Hello,
We have been trying to develop a target capture sequencing of around one hundred regions in the human genome. The probes capture a region of approximately 500bp around some genetic variants of interest.
Our bioinformatics pipeline uses bwa-mem
for aligning the captured reads to a custom genome reference. These "custom" genome consists of ~2000 bp regions around the genetic variants of interest that we are capturing. Thus, the custom genome reference has around 200000 bps. We then proceed to do variant calling, using GATK4. With the current pipeline, we have more than 10% of the captured regions, producing bad quality genotyping calls.
I have been revising the pipeline, as my intuition was telling me that aligning the whole capture reads to a 200000 bp genome would be problematic and prone to artefacts. By quickly inspecting the aligned bam files, I could observe the following:
On the top track, I have a whole genome sequencing sample, aligned to the reduced genome with 101 regions of 2000 bps. On the bottom, the same sample processed for target-capture sequencing, aligned to the same "genome", showing with clear peaks around the capture regions (1000 bp and - 3900 bp). As you can appreciate, both samples have further peaks that seem to be reads with lots of mismatches (one immediately to the right of the capture peak at 1000 bp, another one at 4100 bp). My immediate thought, was that these corresponded to some repetitive regions and that regions derived from similar class of repetitive elements were being misaligned there.

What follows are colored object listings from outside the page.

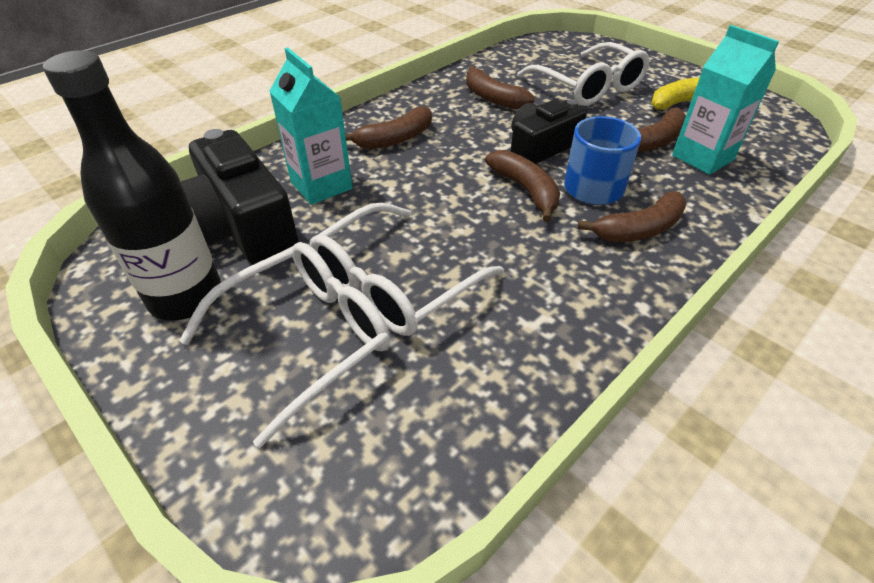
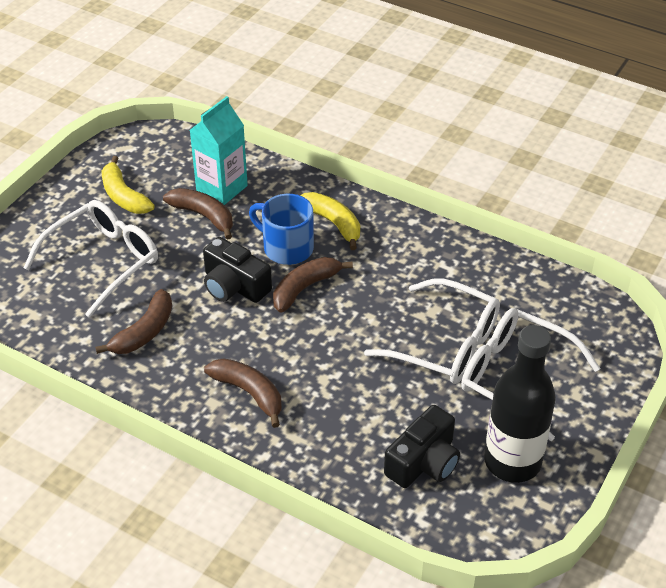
camera: 105 degrees left, 0 degrees up
(241, 227) = (423, 462): black camera -> black camera, size x0.66
(321, 185) = (345, 426): turquoise carton -> none
(639, 229) = (333, 223): brown banana -> yellow banana

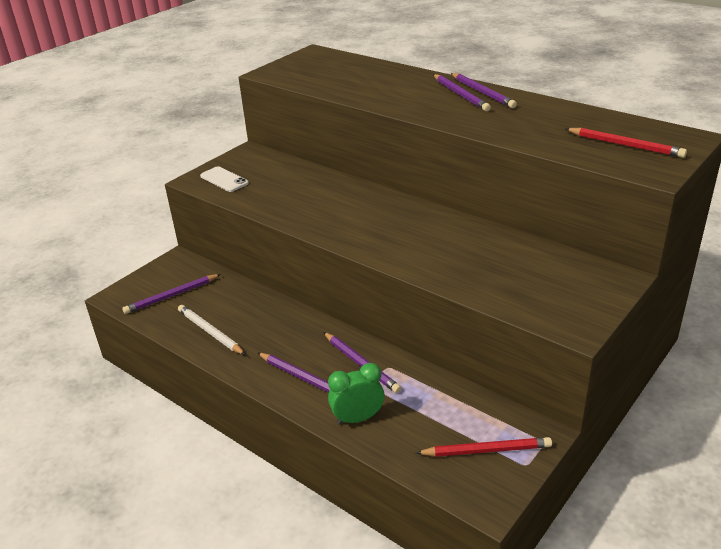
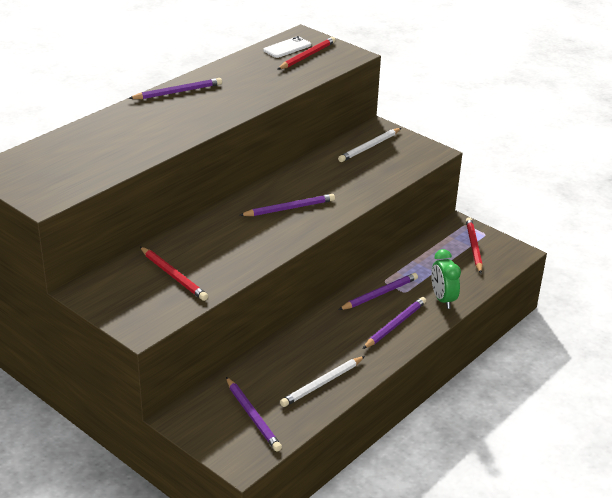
camera: 90 degrees left, 0 degrees up
(224, 180) = (149, 307): white phone -> white phone (287, 48)
(269, 184) = (173, 276): none -> red pencil
(460, 95) = (177, 102): purple pencil -> purple pencil (289, 208)
(560, 273) = (369, 147): none -> white pencil

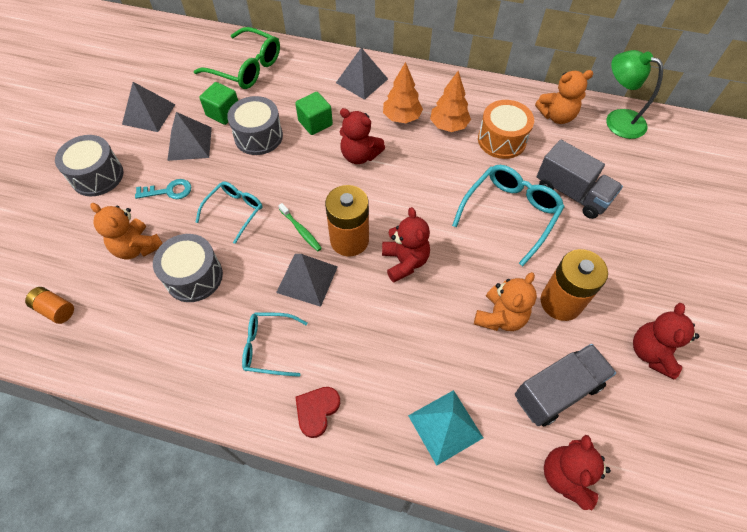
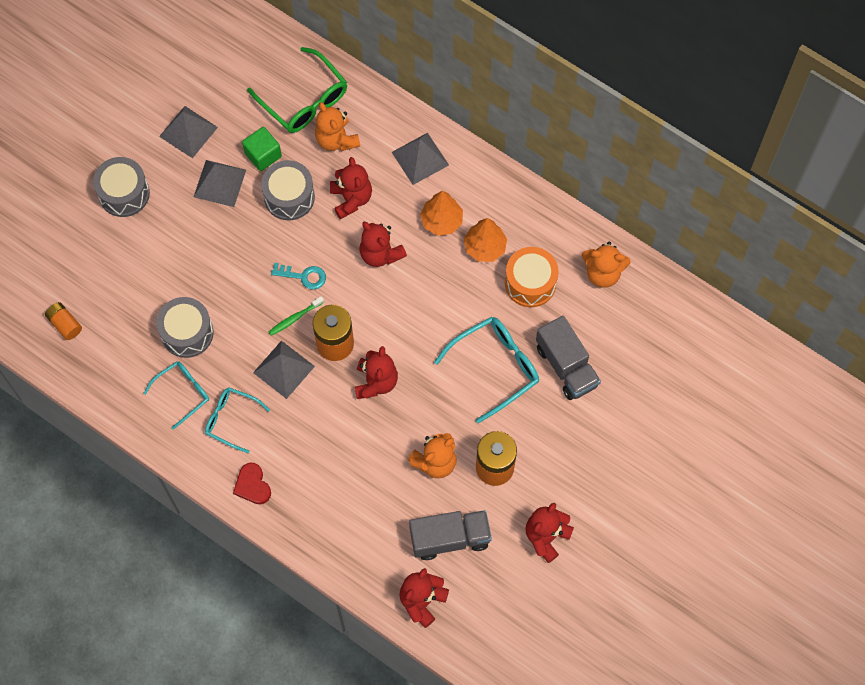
camera: 20 degrees right, 10 degrees up
(137, 247) = (145, 286): orange teddy bear -> orange teddy bear (336, 139)
(169, 191) = (186, 234): turquoise key -> turquoise key (303, 276)
(234, 211) = (241, 277): turquoise glasses -> turquoise glasses (183, 393)
(301, 230) = (295, 318): green toothbrush -> green toothbrush turned 75 degrees clockwise
(315, 123) = (351, 199): green cube -> red teddy bear
(317, 411) = (252, 485): red heart -> red heart turned 75 degrees counterclockwise
(445, 426) = (347, 533): turquoise pyramid -> none
(617, 120) = (663, 299): green lamp -> none

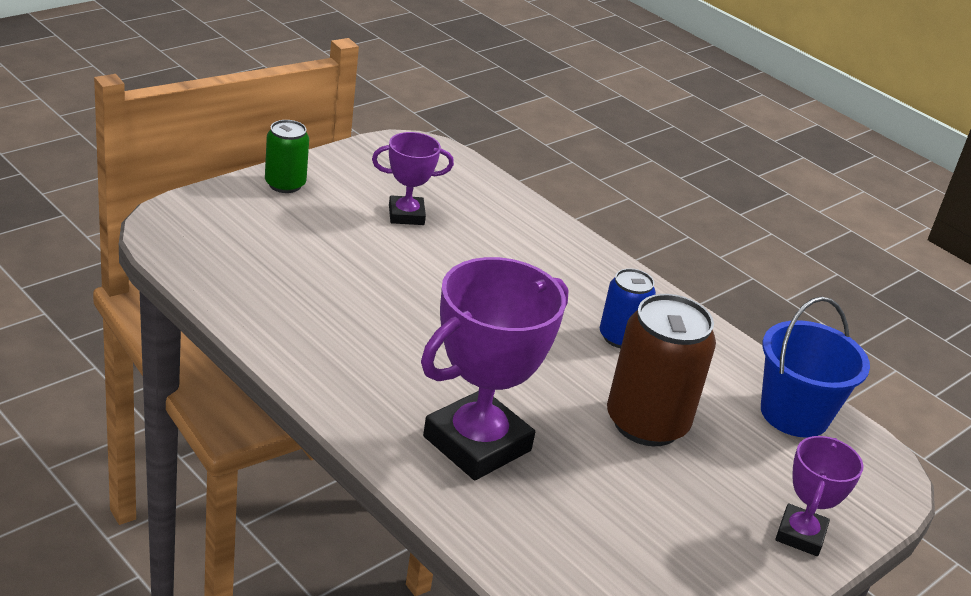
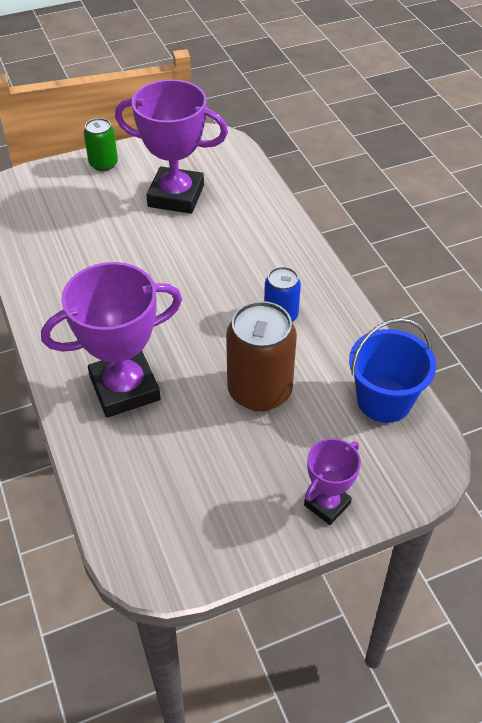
camera: 25 degrees right, 15 degrees up
(406, 215) = (176, 196): purple trophy -> purple trophy, size x1.86

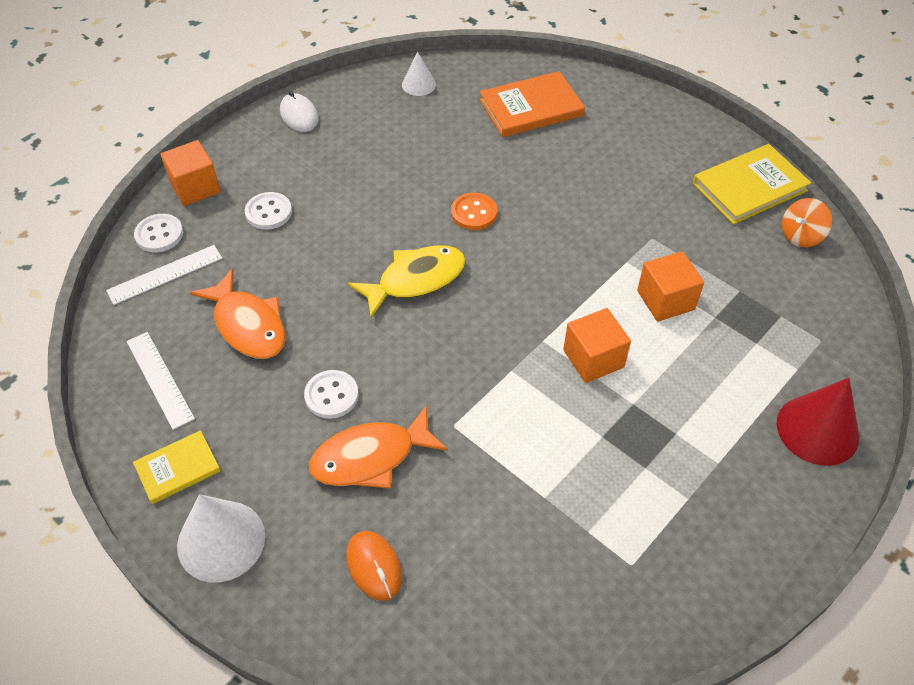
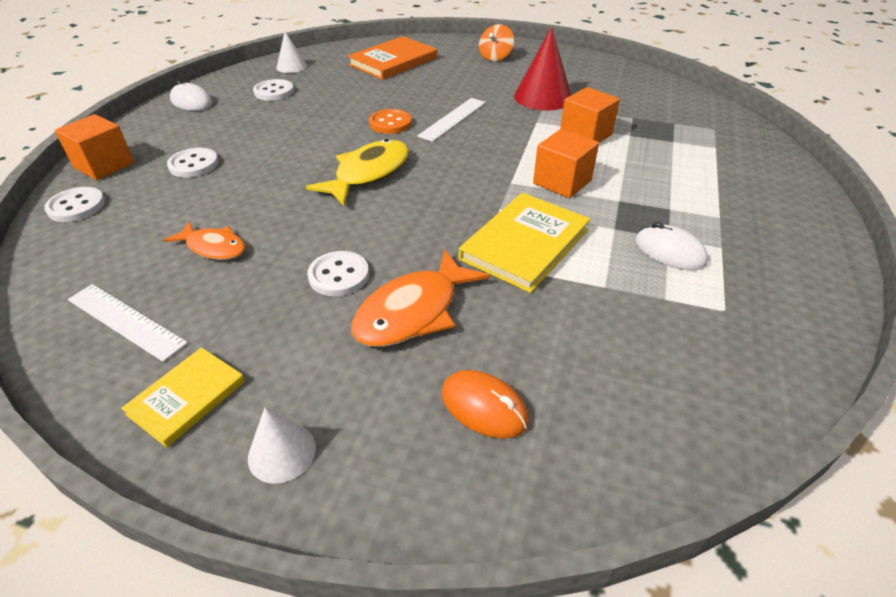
camera: 25 degrees left, 10 degrees down
(165, 274) = (96, 234): white ruler -> white ruler (453, 119)
(221, 540) = (282, 452): white cone -> white cone, size x0.57
(248, 325) = (213, 247): orange fish -> orange fish, size x0.62
(383, 123) = (274, 92): none -> white button
(633, 483) = (670, 251): none -> white mouse
(749, 187) = (586, 67): yellow book -> yellow book (525, 244)
(801, 236) = (644, 82): orange spinning top -> orange spinning top (495, 57)
(817, 430) = (766, 176): red cone -> red cone (543, 97)

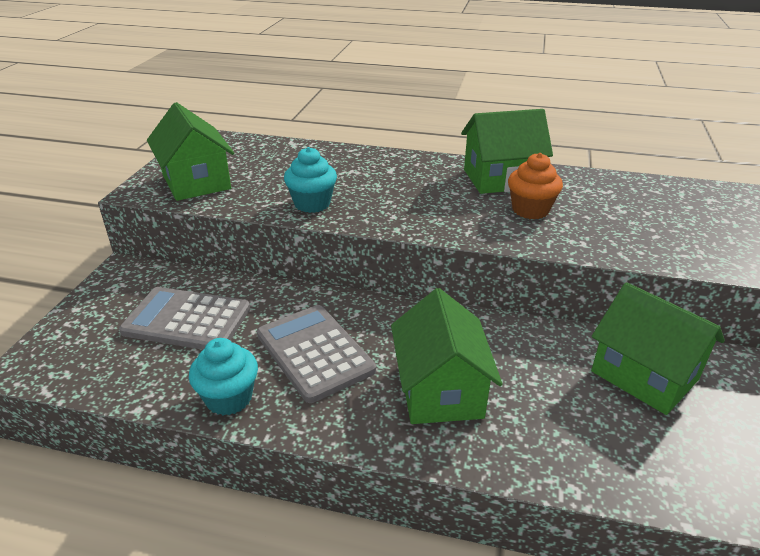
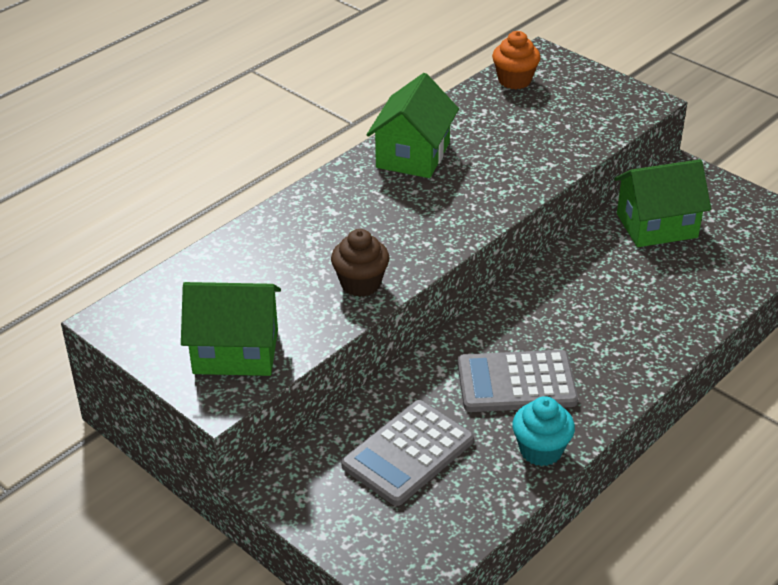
camera: 60 degrees left, 5 degrees up
(312, 204) = (360, 284): turquoise cupcake -> brown cupcake
(440, 390) = (607, 329): green house -> none
(530, 210) = (481, 165): orange cupcake -> orange cupcake (514, 80)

To test this hypothesis, I proceed to perform alignment with bwa-mem
against the whole human genome. This gives the following results:
This gives seemingly a clean and "normal" plot for the distribution of reads across the regions that we are analysing. For the whole genome sequencing, you see a consistent number of reads per position. For the target-capture sequencing you see two very clean peaks corresponding to the target regions. Moreover, you can see that the peaks from the "reduced" alignment correspond to two Alu elements, one of the most abundant class of repeats in the human genome.
This was the confirmation I needed to show that the current pipeline is subpar and not fit to use for our needs. What I am struggling with, is finding a solution for this issue.
The potential solutions I thought of are:
- Perform alignment to the whole human genome. This might be an issue, as we have close to 1000 samples, and this would be very taxing in terms of resources and time);
- Perform
bwa-mem
alignment with stricter parameters. Unfortunately, given the nature of the algorithm (seed and extend), it will always end up forcing alignment to regions that it thinks are the "best" targets. Even if the reads are clearly being misaligned. - Perform filtering downstream of the alignment with
samtools view
. I tried filtering for MAPQ > 30 and percentage of mismatches < 3%. Wanted to try to get rid of clipped reads as well. Sadly, so far, even if I can clean reads a bit, there's still a big amount of misaligned reads that remain; - Create a new "reduced" genome, with increased sizes around target-capture regions (e.g. 10 kb, 50 kb, 100 kb), to dampen the number of misaligned regions around the capture regions;
- Add the X chromosome to the panel of 101 regions of 2000 bps, to dampen the number of misaligned regions around the capture regions
I thought of the two last strategies, in order to find a solution that would not compromise our available resources and time of analysis, while reducing the misalignment of reads close to the target capture regions.
Sorry for the long post. But I really would appreciate some ideas from the community! Thank you in advance for your help!
Best wishes, Miguel
yes. Exome Sequencing: Masking The Non-Genic Sequences ?
if you want a "quick' result, pipe the output of bwa in samtools -L
Thank you for your answer. If I got it right, your solution is to perform whole genome alignment, and then extract the reads mapping to the target regions, right? My main issue here, is how long it takes to perform the whole genome alignment of a single sample (WGS with 30-50X coverage).
Cheers
it depends of the number of threads you're using. But you could have the output withing a day.
Hello again! Following the GATK4 pipeline, I have to produce a uBAM, an aligned BAM, merge both, mark duplicated and sort (all using the GATK/Picard tools... which are really not super efficient at using multiple threads!). This takes almost a full day to perform... for a single WGS sample.
What I am trying to come up with, is with an alternative way to align the samples. What I've tried so far is:
What I am thinking is that I need to find sequences to add to the reference genome, that I could use as a "bait" to clean the misaligned reads. Not sure this makes sense?
why ?
you can use samtools sort, sambamba, etc...
bwa mem2 , dragmap ...
Mostly, because we are following the best practices workflow by GATK: https://gatk.broadinstitute.org/hc/en-us/articles/360035535932-Germline-short-variant-discovery-SNPs-Indels-
I asked to change the tools used prior to the variant calling step... but my colleagues are very strict on following the GATK pipeline. :|
That's why I'm trying to find alternatives to aligning to the whole genome (which, admittedly, is the best strategy!).